In 1943, psychologist Abraham Maslow analyzed human motivation as a hierarchy of needs: physiological needs, safety, love and belonging, esteem, and self-actualization. But Maslow could hardly have imagined the digital age in which we live today. Our modern existence in an ocean of petabytes calls for its own hierarchy of needs — a framework for how we interact with and benefit from data.
I propose that we break these needs down into three levels: information, attention, and trust.
Much as our physiological needs constitute our most basic requirements for survival, information is the foundation for our digital existence. Fortunately, in today’s world of nearly-free digital distribution, information is everywhere — and it’s free!

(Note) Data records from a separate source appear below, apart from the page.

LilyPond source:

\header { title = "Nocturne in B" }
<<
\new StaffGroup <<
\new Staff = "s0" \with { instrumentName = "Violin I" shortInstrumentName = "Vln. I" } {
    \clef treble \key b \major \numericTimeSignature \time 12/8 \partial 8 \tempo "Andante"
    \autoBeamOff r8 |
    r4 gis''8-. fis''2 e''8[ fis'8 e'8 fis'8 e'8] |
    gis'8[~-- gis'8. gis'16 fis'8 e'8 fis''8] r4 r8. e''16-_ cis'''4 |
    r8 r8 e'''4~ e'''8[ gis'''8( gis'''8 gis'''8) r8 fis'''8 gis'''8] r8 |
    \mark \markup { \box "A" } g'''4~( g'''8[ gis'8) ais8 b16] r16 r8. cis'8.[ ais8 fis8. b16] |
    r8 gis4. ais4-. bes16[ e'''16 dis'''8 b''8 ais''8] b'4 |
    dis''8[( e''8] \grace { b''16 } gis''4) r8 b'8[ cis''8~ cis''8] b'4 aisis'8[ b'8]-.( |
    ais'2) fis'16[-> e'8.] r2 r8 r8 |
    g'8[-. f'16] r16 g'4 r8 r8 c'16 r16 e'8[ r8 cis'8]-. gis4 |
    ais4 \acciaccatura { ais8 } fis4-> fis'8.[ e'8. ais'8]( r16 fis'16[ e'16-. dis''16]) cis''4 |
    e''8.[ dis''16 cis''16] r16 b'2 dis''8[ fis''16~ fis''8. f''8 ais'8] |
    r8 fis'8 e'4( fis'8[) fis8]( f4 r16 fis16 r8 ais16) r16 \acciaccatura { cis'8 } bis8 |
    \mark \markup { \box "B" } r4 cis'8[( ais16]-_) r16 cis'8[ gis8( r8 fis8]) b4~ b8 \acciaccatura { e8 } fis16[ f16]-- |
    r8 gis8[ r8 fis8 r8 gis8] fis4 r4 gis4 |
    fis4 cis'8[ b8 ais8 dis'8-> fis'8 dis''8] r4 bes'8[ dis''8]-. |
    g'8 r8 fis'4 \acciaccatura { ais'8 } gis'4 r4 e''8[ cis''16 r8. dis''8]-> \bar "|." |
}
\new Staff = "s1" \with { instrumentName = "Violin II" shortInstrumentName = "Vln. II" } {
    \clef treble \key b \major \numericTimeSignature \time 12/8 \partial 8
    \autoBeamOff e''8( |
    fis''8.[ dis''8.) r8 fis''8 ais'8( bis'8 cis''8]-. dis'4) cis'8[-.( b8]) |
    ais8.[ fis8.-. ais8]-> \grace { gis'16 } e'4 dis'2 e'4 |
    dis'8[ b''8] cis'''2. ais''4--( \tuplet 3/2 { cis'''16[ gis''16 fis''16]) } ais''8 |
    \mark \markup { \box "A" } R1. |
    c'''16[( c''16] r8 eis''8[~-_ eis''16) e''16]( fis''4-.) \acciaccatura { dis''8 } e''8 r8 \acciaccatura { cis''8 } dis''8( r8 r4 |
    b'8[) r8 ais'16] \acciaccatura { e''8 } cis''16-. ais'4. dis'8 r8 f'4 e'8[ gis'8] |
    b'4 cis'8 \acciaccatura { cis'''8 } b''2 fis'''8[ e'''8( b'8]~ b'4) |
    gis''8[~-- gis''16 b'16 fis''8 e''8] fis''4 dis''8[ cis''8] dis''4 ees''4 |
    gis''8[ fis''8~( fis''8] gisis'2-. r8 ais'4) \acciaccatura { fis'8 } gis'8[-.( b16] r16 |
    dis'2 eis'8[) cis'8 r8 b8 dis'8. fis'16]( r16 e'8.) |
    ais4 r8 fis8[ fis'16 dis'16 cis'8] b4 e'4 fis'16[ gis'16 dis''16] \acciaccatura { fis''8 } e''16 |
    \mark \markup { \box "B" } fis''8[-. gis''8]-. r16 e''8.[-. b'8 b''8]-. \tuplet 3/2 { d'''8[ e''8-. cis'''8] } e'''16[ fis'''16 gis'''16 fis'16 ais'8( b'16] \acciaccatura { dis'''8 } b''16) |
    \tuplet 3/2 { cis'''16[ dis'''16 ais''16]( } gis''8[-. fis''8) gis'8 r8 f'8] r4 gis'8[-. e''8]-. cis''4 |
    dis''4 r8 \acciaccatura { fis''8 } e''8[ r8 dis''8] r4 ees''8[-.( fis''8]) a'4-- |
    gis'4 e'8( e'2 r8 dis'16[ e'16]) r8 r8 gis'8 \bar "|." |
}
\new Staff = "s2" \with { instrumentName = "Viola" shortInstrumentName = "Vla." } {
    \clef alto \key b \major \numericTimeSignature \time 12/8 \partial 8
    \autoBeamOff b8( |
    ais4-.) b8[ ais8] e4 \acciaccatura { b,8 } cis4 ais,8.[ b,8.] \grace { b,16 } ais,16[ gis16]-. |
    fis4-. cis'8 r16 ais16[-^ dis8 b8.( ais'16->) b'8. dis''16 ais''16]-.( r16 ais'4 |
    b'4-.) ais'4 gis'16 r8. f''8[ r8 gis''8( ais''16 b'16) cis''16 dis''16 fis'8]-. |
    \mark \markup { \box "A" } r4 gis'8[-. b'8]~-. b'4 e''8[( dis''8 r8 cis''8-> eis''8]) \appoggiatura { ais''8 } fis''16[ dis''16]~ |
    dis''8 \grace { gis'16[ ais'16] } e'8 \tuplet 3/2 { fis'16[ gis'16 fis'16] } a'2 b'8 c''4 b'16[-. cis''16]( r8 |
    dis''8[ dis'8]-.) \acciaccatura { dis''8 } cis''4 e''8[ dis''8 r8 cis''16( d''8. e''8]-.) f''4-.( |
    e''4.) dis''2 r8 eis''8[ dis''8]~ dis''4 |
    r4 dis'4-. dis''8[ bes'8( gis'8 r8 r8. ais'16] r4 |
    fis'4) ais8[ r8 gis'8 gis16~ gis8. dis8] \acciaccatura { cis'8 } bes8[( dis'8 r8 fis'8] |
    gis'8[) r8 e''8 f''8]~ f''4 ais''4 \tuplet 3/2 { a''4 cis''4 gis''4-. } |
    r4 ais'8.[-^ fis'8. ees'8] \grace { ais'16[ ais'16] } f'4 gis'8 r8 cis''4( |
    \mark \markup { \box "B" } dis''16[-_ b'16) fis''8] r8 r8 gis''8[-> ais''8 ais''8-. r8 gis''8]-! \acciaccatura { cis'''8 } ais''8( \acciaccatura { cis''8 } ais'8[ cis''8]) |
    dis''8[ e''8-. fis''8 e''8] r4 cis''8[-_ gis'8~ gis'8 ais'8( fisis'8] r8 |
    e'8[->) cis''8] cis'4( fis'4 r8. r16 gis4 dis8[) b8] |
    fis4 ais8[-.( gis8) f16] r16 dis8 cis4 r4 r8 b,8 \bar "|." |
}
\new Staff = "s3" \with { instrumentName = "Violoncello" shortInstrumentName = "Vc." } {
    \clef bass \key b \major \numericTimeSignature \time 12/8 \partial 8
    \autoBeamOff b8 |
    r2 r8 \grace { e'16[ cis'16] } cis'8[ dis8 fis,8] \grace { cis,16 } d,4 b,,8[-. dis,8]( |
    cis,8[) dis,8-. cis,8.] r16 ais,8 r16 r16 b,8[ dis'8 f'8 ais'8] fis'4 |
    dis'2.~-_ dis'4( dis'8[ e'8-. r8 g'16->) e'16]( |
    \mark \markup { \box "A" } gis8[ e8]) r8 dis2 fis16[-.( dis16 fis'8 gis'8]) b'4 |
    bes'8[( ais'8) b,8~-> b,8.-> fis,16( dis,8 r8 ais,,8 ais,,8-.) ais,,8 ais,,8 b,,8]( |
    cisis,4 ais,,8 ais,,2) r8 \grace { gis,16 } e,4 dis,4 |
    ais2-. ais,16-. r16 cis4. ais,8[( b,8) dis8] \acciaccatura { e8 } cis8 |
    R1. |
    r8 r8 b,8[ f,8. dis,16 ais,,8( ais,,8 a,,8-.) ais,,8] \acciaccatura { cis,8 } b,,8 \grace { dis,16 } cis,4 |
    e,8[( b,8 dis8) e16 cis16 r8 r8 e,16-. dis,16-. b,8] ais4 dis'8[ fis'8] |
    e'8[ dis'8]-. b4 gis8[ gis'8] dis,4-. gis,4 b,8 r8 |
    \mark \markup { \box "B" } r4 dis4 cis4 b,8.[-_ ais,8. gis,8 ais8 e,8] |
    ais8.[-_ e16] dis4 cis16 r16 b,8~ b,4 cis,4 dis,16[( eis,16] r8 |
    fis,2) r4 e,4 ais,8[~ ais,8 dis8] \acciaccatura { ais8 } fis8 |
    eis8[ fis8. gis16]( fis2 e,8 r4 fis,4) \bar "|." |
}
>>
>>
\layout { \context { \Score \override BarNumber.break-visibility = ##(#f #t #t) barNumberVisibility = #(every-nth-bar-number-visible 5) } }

Well, not exactly. Even though many of us complain about information overload, much of the world’s information hasn’t been digitized — let alone optimized for human and machine consumption. And often information only exists as latent structure in data, waiting to be discovered through analysis.
We are still in the early days of making information digitally accessible, from Google scanning library books to LinkedIn and Facebook building online representations of our professional and social networks. Indeed, data scientists like my team at LinkedIn spend most of our time converting massive volumes of data into useful information — not just for people to consume directly, but also to power other analyses and products.
In the digital age, information is not only our food and water, but also the fuel for our machines.
But what about information overload? Don’t we have too much information already?
We certainly have what Herbert Simon predicted would be the consequence of a wealth of information: a poverty of attention, and a need to allocate that attention efficiently. Or, asClay Shirky puts it, our problem is not so much information overload as filter failure. We need better ways to route and allocate our attention.
Technology’s answers to this challenge are relevance and personalization. Search engines use relevance ranking algorithms to guide users toward the information they want or need. Recommender systems similarly push information that is optimized for a relevance metric, such as click-through rate. Meanwhile, personalization represents and leverages differences among users to better match them with information.
But ultimately we have to optimize the allocation of attention by explicitly modeling attention scarcity. Influence measures like TunkRank recognize human attention as a finite quantity.Attention bond mechanisms fight spam by enabling recipients to place a monetary value on their attention. Treating attention as an economic good is essential if we are to allocate attention effectively, let alone optimally.
If information provides our digital sustenance, then attention determines how we assemble a nutritious and delicious diet.
At the top of our pyramid of digital needs is trust. Even if all the information we need is available, discoverable, and relevant, we still need to know whether we can rely on it. And, since we are often producers of information ourselves, we have an interest in establishing our own trustworthiness as sources.
The nature of trust deserves more than a few paragraphs. But for the purpose of this framework, we can think of trust in terms of two dimensions: authority and sincerity.
Authority is the degree to which the source of information possesses the requisite knowledge or expertise to be reliable, i.e. the source’s ability to deliver objective truth. Sincerity is whether the information provided in good faith, i.e., the source’s desire to deliver subjective truth. Both are crucial — and sincerity is especially important to consumers of subjective information, such as product reviews.
We mostly rely on two mechanisms for building trust: history and networks. History is the assumption that past trustworthiness is predictive of future trustworthiness, with the twist that we heavily penalize even a single breach of trust. Networks propagate trust among people and other information sources — a crucial mechanism that enables trust to operate at scale, but also makes the network acutely vulnerabile to deception.
Completing the sustenance metaphor, trust certifies the safety and integrity of the information we consume.
A Lifetime of Research Challenges
Information, attention, trust: these are our digital needs. And, like Maslow’s needs, they form a hierarchy when each level depends the previous one.
The science and technology to satisfy these needs are in their infancy, and many computer scientists and social scientists aim to advance the state of the art. On a personal note, this framework neatly summarizes the scope of my professional interests. I cannot imagine more interesting challenges than those relating to information, attention, and trust. I hope that my life’s work will help address some of those challenges.